Feb 17 Eurosurveillance study
H5N1 hits poultry farms in India, Japan
India yesterday reported an H5N1 avian influenza outbreak at a commercial farm in Tripura state, the country's first detection of the disease since June 2010, according to a report from the World Organization for Animal Health (OIE). The virus killed 2,198 of 4,293 poultry at a state duck and poultry farm. Birds within a 3-km radius of the farm are being culled, and poultry sales and transportation have been banned in the area. Investigators haven't determined the source of the outbreak. Tripura state is in northeastern India in an area that borders Bangladesh, which has reported several recent H5N1 outbreaks.
Feb 17 OIE report on India outbreak
Elsewhere, Japan recently reported that the H5N1 virus struck four more poultry farms, including three in Miyazaki prefecture, which has already reported several recent H5N1 outbreaks, according to a report yesterday from the OIE. The three latest outbreaks in Miyazaki occurred between Feb 2 and Feb 5. A total of 424 bird deaths were reported on the farms, and the remaining 158,576 poultry were culled to control the spread of the disease. Meanwhile, the virus struck another farm in Mie prefecture, killing 160 chickens and leading to the culling of 67,000 more, Kyodo News reported on Feb 16.

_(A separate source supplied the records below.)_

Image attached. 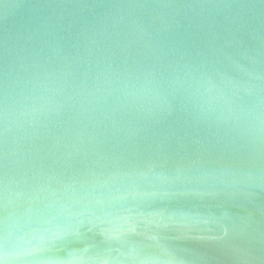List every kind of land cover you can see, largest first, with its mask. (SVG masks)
<instances>
[{"label": "water", "instance_id": "obj_1", "mask_svg": "<svg viewBox=\"0 0 264 264\" xmlns=\"http://www.w3.org/2000/svg\"><path fill=\"white\" fill-rule=\"evenodd\" d=\"M0 264H264V0H0Z\"/></svg>", "mask_w": 264, "mask_h": 264}]
</instances>
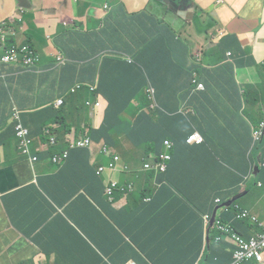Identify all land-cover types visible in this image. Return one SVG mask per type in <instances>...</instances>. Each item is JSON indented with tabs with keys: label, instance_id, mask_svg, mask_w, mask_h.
Returning <instances> with one entry per match:
<instances>
[{
	"label": "crops",
	"instance_id": "1",
	"mask_svg": "<svg viewBox=\"0 0 264 264\" xmlns=\"http://www.w3.org/2000/svg\"><path fill=\"white\" fill-rule=\"evenodd\" d=\"M31 1L22 10L14 1L0 7V19L23 16L9 41L29 43L41 56L33 70L24 67L23 56L0 65V264L230 261L226 240L204 261L203 214L244 193L241 204L264 224V141L254 146L264 117V69L254 64L264 56V0H196L219 19L200 57L193 56L195 42L177 39L181 47L170 51L152 40L146 20L162 18V1L160 11L150 0ZM174 27L197 38L185 21ZM19 126L27 130L29 153ZM194 132L202 143L188 144ZM87 136L138 171L137 197L76 199L74 208L66 202L68 189L78 184L64 174L77 172L80 162L87 166L86 160H109L100 152L93 163L92 149L74 146ZM167 142L192 200L168 184L157 186L141 170ZM65 151L69 162L53 161Z\"/></svg>",
	"mask_w": 264,
	"mask_h": 264
},
{
	"label": "clouds",
	"instance_id": "2",
	"mask_svg": "<svg viewBox=\"0 0 264 264\" xmlns=\"http://www.w3.org/2000/svg\"><path fill=\"white\" fill-rule=\"evenodd\" d=\"M160 1L164 3L163 16L167 20V23H165L162 18L159 19L161 24H164V26L167 27L169 26L168 28L170 32L181 43L195 42L197 45L195 47L196 50L193 52V56L195 57L202 56L204 52L207 50L206 48L208 47V45L214 39L215 34L218 31L219 23L208 28L206 32H200L196 25V18L199 16L201 17L202 20L205 21L208 19L209 16H212L217 21H219L218 16L209 9L200 5L196 0H189V1L160 0ZM217 3L220 4V0H218ZM149 7L150 6L144 8L142 12L149 11ZM22 9L23 8H21V10ZM9 19L15 20L16 31H17V23L23 21V16L8 17L0 20H9ZM177 20L185 21L189 23L197 38L192 39L186 33L177 32V30L174 27V24ZM10 36L16 37L17 33L16 35H10ZM59 63L60 65H63L66 63V61L61 63L59 60ZM262 68L264 69V64L262 65ZM195 133L197 132H194L193 134ZM188 144L192 145L195 143L188 142ZM173 146L172 148H168L166 143L167 150L163 152V153L166 152L170 153L171 158L160 161L159 157L162 154L160 153L159 155L151 157L148 160H143V165L141 170L145 171V177L149 179H153L157 186H160L162 184H168L179 191L178 188L173 186L175 184L171 181L173 179L175 180L176 183L178 184L181 183L179 180V176L177 175V173H175L177 152L176 150L172 151ZM77 147L83 148L79 146ZM108 148L113 153V155L110 156L102 152L104 155H107L109 157V160L105 164H99L100 166L97 170L98 175L101 176L106 183L105 194L108 196V199H115L117 197L114 198V193L116 190L119 189L123 192L121 196L137 197V192L134 191L135 189L133 190V187H135L134 180H137L138 178L136 177L138 171L131 169L130 166L124 162L122 156L115 154L111 147ZM65 162H62L61 165L64 164ZM115 173H123L125 177L123 179H117L112 176ZM128 174H132L133 177L127 176ZM141 176L142 175H140L139 177ZM84 182H86L85 179L79 180L77 182L79 186L77 188H70V189L78 190L80 187L83 186ZM85 185L83 187L85 189H88L85 187ZM130 192L133 193L132 196H130L129 194ZM181 194L186 199L192 200V196L189 193L186 192L185 194L184 193ZM243 194L244 193H239L238 195H233L227 198V201L217 206V209L213 212V214H209V213L203 214L204 225H203V236L201 241V250L204 261H207L206 258H208L209 256V250L213 248L215 244H219L222 240H226L232 245L231 260L218 264H250V263L264 264V224L261 221H259L257 215L254 214L252 210L244 207L241 204V200L243 198L240 197ZM68 196H66V198ZM138 196L144 197L146 196V193H140V195ZM88 198H84V199H88ZM90 199H95V198H90ZM75 200L76 199H74V201ZM218 202H221V199ZM222 209L223 211L220 212V210ZM225 212L228 213L226 214V216L223 217L222 215ZM128 239L133 244L134 248L137 251L141 252L147 258L145 250L142 247H140L138 244H136L134 240L130 239L129 237ZM150 263L153 264L151 261ZM125 264H139V263L134 259H130Z\"/></svg>",
	"mask_w": 264,
	"mask_h": 264
},
{
	"label": "trees",
	"instance_id": "3",
	"mask_svg": "<svg viewBox=\"0 0 264 264\" xmlns=\"http://www.w3.org/2000/svg\"><path fill=\"white\" fill-rule=\"evenodd\" d=\"M166 1V0H164ZM147 23L151 24V29L153 31V37L152 40H157L163 44V47L170 51H175L181 47L180 42L174 37V35L170 32L169 26H164L161 24V22L150 16L146 20ZM219 23L214 17L209 16L207 20H202L201 17L196 18V25L198 27V30L200 32H206L208 28L212 27L213 25ZM41 58V56H40ZM166 103V100L164 104ZM70 160V157L68 159V162ZM87 166H84L81 162L77 165H75V168L77 169V172L74 173H66L63 175L64 178H72L71 181L77 183L80 178H84L86 182L91 181V187L88 189H85L83 186L81 188V191L76 193L77 190L74 189H68L67 193H69V196L67 197L68 200L66 202L72 203L74 199H84V198H95V199H101L102 197L108 198V196L105 194V188H106V183L103 180L101 176L98 175L97 170L99 168L98 165H90L89 161L86 160ZM72 176H77L79 179L76 177ZM83 180V179H82ZM175 185L176 188L179 189L181 193H186L187 191L184 189V186L181 185V183H176L175 180H171ZM78 184V183H77ZM79 186V184H78ZM121 190H116L114 193V198L115 197H120L122 195ZM130 196H132L133 193H129ZM52 198L54 201L59 200V198L56 195H52ZM72 208H74V204H72ZM120 228L119 232L123 234L124 236L126 235V231L124 230L123 223L122 221L119 222ZM120 242H122L123 238L120 235Z\"/></svg>",
	"mask_w": 264,
	"mask_h": 264
},
{
	"label": "built area",
	"instance_id": "4",
	"mask_svg": "<svg viewBox=\"0 0 264 264\" xmlns=\"http://www.w3.org/2000/svg\"><path fill=\"white\" fill-rule=\"evenodd\" d=\"M16 33L17 31H16L15 20L13 19L0 20V65L16 63L20 60V57L23 56L22 64H24V67H26L27 70H33L41 59L40 54L29 43L21 45L18 42H10L9 36L16 35ZM59 59L61 63L66 61V59L61 56L59 57ZM59 103H62V100H60ZM26 131L27 130L23 129L21 126L18 127V133L20 137H23L22 140L23 152L29 153L30 152L29 145L31 142L26 138V134H27ZM254 134H255L254 146L264 141V117L261 121L259 129L254 131ZM202 141L203 139L198 133L192 134L188 139L189 143H201ZM95 143L97 142L94 139L87 136L84 139H78L74 141L73 144L74 146L86 147L92 149ZM101 145H104L106 146L105 148H108V146L105 143H101ZM172 146L173 143L167 142L168 148H172ZM68 155L69 152L65 151L64 153H61V156L59 157L68 158ZM169 158H171V155L170 153L166 152L160 155L159 160L162 161ZM34 159H36V157H33V160ZM53 161L58 163L54 159ZM244 189H247V184L244 185Z\"/></svg>",
	"mask_w": 264,
	"mask_h": 264
},
{
	"label": "rangeland",
	"instance_id": "5",
	"mask_svg": "<svg viewBox=\"0 0 264 264\" xmlns=\"http://www.w3.org/2000/svg\"><path fill=\"white\" fill-rule=\"evenodd\" d=\"M151 3H154L159 11L161 10V8H162V4H163V3H162L160 0H150V1H149V4H151ZM160 16L162 17L163 21H164L165 23H167L166 18H165L162 14H160ZM254 64H255L257 67L262 66V65L264 64V56L255 57V62H254ZM261 87L264 89V83L261 84ZM120 115H121V114H120ZM105 147H106V146L101 145V144H98V143H95V144L93 145V148H92V150H91V152H92V154H93V158H92V162H93V163L96 162L97 154H99L100 152H103L104 154H107V155H110V156L113 155V153L109 150V148H105ZM53 159H54L55 161H57L58 163L65 162V161L67 160V158H61V157H53ZM81 188H82V187H80V188L76 191V193H78L79 191H81ZM262 190H264V187H263ZM48 192H50V193L53 192L54 194L58 195V192H57V191L50 190V191H48ZM58 198L60 199V196H59V195H58Z\"/></svg>",
	"mask_w": 264,
	"mask_h": 264
},
{
	"label": "water",
	"instance_id": "6",
	"mask_svg": "<svg viewBox=\"0 0 264 264\" xmlns=\"http://www.w3.org/2000/svg\"><path fill=\"white\" fill-rule=\"evenodd\" d=\"M11 1H14L20 8H29L32 6L31 0H0V7L5 8L8 4H10Z\"/></svg>",
	"mask_w": 264,
	"mask_h": 264
}]
</instances>
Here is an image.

Feb 17 OIE report on Japan outbreaks
FDA says new law defines food importers' safety duty for first time
The recently enacted US food safety law means that "importers will, for the first time, have a clearly defined responsibility and accountability for the safety of the food they bring into our country," a top Food and Drug Administration (FDA) official said at the Global Food Safety Conference in London yesterday. Michael R. Taylor, FDA deputy commissioner for foods, focused on imported food in his speech at the conference, hosted by the Global Food Safety Initiative. He said the Food Safety Modernization Act requires food importers to provide "adequate assurance" that imported foods have been produced under safeguards equivalent to those required in the US food industry. To help importers accomplish that, the law requires the FDA to set up a system for accrediting third-party auditors of foreign food facilities—"auditors who can verify a firm's or a facility's compliance with US standards with rigor, objectivity, and transparency," Taylor said., adding, "That is a tall order, but we intend to meet it." He said some importers already have safeguards that will meet FDA standards, but others may rely more on third-party auditors. The FDA issued voluntary third-party certification guidance in January 2009, he noted.

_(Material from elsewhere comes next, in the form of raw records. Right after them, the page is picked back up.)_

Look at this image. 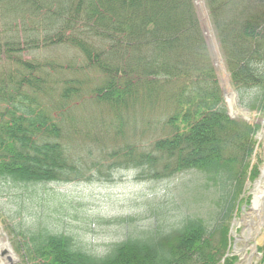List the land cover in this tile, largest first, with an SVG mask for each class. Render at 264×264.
I'll list each match as a JSON object with an SVG mask.
<instances>
[{
  "label": "trees",
  "instance_id": "obj_1",
  "mask_svg": "<svg viewBox=\"0 0 264 264\" xmlns=\"http://www.w3.org/2000/svg\"><path fill=\"white\" fill-rule=\"evenodd\" d=\"M203 2L237 104L257 120L229 115L194 0H0L6 191L91 179L93 171L108 180L114 169L143 170L154 180L196 172L204 189L221 194L208 218L183 216L165 230L133 227L99 254L52 229L66 211L60 203L52 217L30 212L19 194L18 211L27 215L12 230L3 222L20 264H234L230 220L264 158L256 137L264 116V0ZM123 131L128 144L103 146L109 132L116 141ZM24 196L40 204V194ZM78 207L71 208L85 210ZM259 252L264 264V245Z\"/></svg>",
  "mask_w": 264,
  "mask_h": 264
},
{
  "label": "rangeland",
  "instance_id": "obj_2",
  "mask_svg": "<svg viewBox=\"0 0 264 264\" xmlns=\"http://www.w3.org/2000/svg\"><path fill=\"white\" fill-rule=\"evenodd\" d=\"M194 2L205 37L213 54L214 66L225 94L226 103H231L230 115L242 117L247 121L253 118L257 120V113L253 112L251 115L247 109L238 106L236 93L232 89L229 75L217 50L203 0H194ZM18 29L16 27L15 32ZM67 56L75 57L77 65H79L80 58L77 54L70 53ZM2 64L4 62L0 61V67ZM88 73L90 78H97L96 73L92 71ZM88 84L93 86L95 83ZM82 110L84 111V108ZM259 121H261L263 129L257 134V140L263 142L264 148V116ZM114 133L109 132L102 143L104 147L111 145L118 147L122 143L128 144L130 142L129 133L123 131L118 135L116 141L114 140ZM142 145L146 146L147 143L144 142ZM263 169L264 158L257 179L254 181L246 180L242 186V190L239 192V201L245 199L246 202H240L236 216L230 220L232 250L230 248V254L227 257L233 259L234 264H246L249 258V264H259L261 259L259 248L264 243V226L250 225L245 216L251 206L252 194L258 182H261V185L264 184ZM142 171H114L113 169L108 180L99 178L93 171L91 179L57 185L55 183L39 186L28 185L27 191L22 188H13V192H8L6 191L7 183L0 182L2 185L0 186V264H20V257L14 251L3 222L5 221L12 230L16 227L18 218L20 219L22 216L24 218L27 215V213L22 214L18 211L16 196L20 197L21 195L23 203L31 209L30 212L33 209L34 211L44 210L46 214L52 217L53 213L56 212L54 203H60L66 211H64L62 221L59 216L55 218L57 224L51 221L52 229H62V232L66 234L72 233L82 241L84 248L98 254L105 250V245L108 243L122 239L123 236L129 237L133 227L161 225L165 230L168 229V226H176L183 216L199 214L208 218L210 212L216 209L213 207L216 206L221 194L214 192L212 187L204 189L201 185L205 179L201 174L187 172L171 179L154 180L148 178ZM28 191L40 194L38 206L34 202L32 204L27 203L24 195H28ZM70 203L76 205L79 210L78 205H82L85 210L79 212L84 211V213L77 212V209L75 212L69 207ZM251 219L254 220V217ZM145 236L148 238L149 232ZM150 236L153 237L154 233H150ZM258 252L260 254H257Z\"/></svg>",
  "mask_w": 264,
  "mask_h": 264
},
{
  "label": "bare ground",
  "instance_id": "obj_3",
  "mask_svg": "<svg viewBox=\"0 0 264 264\" xmlns=\"http://www.w3.org/2000/svg\"><path fill=\"white\" fill-rule=\"evenodd\" d=\"M262 175L264 176V169ZM252 195V203L245 217L250 225L264 226V184L258 182ZM251 217H254V220Z\"/></svg>",
  "mask_w": 264,
  "mask_h": 264
},
{
  "label": "water",
  "instance_id": "obj_4",
  "mask_svg": "<svg viewBox=\"0 0 264 264\" xmlns=\"http://www.w3.org/2000/svg\"><path fill=\"white\" fill-rule=\"evenodd\" d=\"M10 260V259H9Z\"/></svg>",
  "mask_w": 264,
  "mask_h": 264
}]
</instances>
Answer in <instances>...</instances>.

Michael Taylor's prepared speech
Cholera fatalities still high in rural Haiti
United Nations (UN) officials said today that Haiti's cholera outbreak seems to be leveling off, but fatality rates in rural areas of the country are still high, the Associated Press (AP) reported. According to Haiti's health ministry, the national mortality rate from the disease is 2%, but in some regions rates are still ranging between 5.9% and 10.7%. The UN said the goal is to get the mortality rate below 1%. Elisabeth Byers, a spokeswoman for the UN's humanitarian office, said rural areas need more intensive response efforts, but more resources are needed. The UN had asked international partners for $175 million to help Haiti battle the outbreak, but so far donors have given only $80 million. According to the most recent figures from Haiti's health ministry, 231,070 cases have been reported, including 4,549 deaths, the AP reported.